== Segment start ==

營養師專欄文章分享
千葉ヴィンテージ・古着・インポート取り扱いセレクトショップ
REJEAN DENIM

== Segment end ==
== Segment start ==

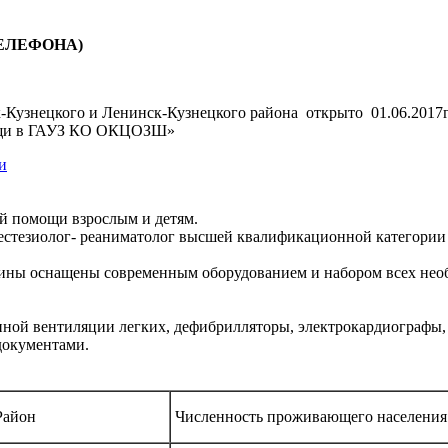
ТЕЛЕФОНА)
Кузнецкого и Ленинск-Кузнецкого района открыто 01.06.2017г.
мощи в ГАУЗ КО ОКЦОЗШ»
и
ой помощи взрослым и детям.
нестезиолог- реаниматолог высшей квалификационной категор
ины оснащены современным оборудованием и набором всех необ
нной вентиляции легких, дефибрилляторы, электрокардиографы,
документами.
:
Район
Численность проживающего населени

== Segment end ==

* [Work item] Identify each of the rows above that contains the string "современным" and copy those rows. Case counts when matching.

* [Exercise response]
ины оснащены современным оборудованием и набором всех необ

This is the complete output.